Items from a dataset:
────────────────

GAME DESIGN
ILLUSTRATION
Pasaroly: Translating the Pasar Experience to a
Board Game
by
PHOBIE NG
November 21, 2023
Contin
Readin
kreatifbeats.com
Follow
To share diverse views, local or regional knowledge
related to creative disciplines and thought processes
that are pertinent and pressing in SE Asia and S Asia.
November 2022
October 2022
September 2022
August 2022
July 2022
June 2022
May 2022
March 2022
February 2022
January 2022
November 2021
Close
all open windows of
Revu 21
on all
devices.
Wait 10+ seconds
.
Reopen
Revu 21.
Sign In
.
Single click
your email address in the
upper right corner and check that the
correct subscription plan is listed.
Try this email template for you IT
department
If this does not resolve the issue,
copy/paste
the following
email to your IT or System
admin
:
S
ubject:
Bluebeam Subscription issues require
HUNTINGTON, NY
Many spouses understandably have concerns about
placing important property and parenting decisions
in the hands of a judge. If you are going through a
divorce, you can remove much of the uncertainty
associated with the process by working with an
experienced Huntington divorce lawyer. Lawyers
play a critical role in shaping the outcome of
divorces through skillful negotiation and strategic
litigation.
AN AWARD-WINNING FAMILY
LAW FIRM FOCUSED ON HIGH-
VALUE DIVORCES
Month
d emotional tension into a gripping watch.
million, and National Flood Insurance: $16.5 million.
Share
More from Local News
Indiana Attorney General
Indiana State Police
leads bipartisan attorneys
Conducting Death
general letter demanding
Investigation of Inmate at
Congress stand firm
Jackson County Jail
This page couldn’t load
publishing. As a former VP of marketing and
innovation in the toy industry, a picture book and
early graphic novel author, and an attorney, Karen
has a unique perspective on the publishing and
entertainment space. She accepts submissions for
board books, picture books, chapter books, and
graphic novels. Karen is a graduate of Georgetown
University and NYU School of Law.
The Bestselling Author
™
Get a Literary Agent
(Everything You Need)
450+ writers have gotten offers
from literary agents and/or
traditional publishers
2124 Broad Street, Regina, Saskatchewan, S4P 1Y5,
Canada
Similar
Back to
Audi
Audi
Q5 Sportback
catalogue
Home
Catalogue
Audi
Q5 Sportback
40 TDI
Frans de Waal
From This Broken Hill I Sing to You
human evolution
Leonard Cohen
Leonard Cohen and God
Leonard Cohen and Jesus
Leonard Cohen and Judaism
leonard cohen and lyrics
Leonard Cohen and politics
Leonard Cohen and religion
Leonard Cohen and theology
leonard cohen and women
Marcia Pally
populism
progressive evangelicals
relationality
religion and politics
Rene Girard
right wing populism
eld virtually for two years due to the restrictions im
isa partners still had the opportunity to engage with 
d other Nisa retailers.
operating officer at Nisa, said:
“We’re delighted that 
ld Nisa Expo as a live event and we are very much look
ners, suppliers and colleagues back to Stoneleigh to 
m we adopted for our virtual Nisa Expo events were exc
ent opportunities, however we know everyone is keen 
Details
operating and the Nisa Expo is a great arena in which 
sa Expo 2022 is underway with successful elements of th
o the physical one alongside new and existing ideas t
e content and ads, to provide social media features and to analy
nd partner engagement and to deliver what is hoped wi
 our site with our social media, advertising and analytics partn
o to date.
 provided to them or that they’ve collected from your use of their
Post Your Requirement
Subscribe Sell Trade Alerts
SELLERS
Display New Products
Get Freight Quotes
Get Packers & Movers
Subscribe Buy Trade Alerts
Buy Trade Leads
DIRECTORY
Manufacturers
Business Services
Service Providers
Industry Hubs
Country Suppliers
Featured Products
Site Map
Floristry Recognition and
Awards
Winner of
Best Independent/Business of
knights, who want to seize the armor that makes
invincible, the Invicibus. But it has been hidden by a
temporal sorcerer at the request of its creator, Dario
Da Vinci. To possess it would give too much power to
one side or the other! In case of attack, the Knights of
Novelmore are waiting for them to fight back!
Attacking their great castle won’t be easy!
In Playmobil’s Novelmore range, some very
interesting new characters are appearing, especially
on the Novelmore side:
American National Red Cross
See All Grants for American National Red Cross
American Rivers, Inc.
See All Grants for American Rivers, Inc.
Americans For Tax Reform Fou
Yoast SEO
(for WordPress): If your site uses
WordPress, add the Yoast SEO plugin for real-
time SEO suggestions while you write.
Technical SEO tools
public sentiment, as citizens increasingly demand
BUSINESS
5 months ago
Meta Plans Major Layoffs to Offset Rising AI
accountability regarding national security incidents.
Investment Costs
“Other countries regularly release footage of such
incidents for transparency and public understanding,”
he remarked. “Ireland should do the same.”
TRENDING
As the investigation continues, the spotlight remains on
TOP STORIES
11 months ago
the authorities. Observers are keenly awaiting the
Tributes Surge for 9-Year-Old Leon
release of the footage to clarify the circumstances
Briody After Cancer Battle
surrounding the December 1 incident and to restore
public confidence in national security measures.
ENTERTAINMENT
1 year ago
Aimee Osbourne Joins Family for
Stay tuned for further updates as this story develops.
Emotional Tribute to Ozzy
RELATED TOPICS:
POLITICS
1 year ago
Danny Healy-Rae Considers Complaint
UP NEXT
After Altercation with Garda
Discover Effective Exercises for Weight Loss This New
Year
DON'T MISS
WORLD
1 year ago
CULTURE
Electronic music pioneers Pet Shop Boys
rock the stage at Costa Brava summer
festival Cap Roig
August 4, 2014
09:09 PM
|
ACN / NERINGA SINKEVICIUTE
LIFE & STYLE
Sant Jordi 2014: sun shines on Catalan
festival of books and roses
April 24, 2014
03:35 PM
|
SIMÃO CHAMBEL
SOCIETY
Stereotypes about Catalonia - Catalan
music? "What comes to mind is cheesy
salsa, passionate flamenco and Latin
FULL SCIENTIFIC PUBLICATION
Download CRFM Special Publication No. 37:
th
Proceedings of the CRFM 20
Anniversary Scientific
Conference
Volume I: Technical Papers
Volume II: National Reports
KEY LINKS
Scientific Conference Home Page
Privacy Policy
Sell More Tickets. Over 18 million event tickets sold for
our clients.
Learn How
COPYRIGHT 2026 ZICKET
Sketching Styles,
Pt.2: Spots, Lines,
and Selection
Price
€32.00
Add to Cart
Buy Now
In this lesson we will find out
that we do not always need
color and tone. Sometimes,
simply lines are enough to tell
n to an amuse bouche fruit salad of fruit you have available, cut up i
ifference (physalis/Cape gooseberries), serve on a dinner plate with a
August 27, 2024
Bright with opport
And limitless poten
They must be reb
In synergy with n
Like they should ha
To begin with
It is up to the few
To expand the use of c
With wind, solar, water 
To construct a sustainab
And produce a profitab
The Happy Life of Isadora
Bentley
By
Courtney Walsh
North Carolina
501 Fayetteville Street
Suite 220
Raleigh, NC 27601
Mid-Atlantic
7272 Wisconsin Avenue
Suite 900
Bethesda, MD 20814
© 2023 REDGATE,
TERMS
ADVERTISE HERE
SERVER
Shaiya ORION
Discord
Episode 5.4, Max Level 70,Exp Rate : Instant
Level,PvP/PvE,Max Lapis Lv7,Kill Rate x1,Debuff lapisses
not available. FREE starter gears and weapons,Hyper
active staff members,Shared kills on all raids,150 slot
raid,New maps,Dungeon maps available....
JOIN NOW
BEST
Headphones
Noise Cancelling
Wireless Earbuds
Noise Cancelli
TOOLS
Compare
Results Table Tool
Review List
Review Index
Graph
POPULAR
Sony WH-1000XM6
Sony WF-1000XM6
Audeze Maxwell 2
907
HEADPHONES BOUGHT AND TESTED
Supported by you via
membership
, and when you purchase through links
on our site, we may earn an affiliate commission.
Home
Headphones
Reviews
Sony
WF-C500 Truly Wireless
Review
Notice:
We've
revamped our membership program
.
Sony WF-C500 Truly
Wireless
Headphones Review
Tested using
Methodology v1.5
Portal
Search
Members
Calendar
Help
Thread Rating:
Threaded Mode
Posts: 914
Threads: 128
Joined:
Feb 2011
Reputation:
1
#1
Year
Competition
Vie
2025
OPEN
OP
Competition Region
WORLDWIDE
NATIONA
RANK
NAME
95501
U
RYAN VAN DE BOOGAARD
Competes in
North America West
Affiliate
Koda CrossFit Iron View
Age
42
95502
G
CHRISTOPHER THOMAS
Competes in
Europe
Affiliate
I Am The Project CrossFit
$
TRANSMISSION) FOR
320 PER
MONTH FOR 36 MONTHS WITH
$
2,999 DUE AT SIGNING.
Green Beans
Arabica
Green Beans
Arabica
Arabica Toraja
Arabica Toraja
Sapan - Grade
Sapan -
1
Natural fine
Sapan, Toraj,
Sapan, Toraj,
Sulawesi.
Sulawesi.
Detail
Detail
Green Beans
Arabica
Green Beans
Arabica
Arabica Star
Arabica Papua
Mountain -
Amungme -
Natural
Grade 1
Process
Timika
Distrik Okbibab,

────────────────

PROBLEM REQUIREMENTS:
Find every line in the material above that contains the string "Sony", and copy each of those lines in full. Treat the match as case-sensitive.

SOLUTION FOR THIS EXERCISE:
Sony WH-1000XM6
Sony WF-1000XM6
Sony
Sony WF-C500 Truly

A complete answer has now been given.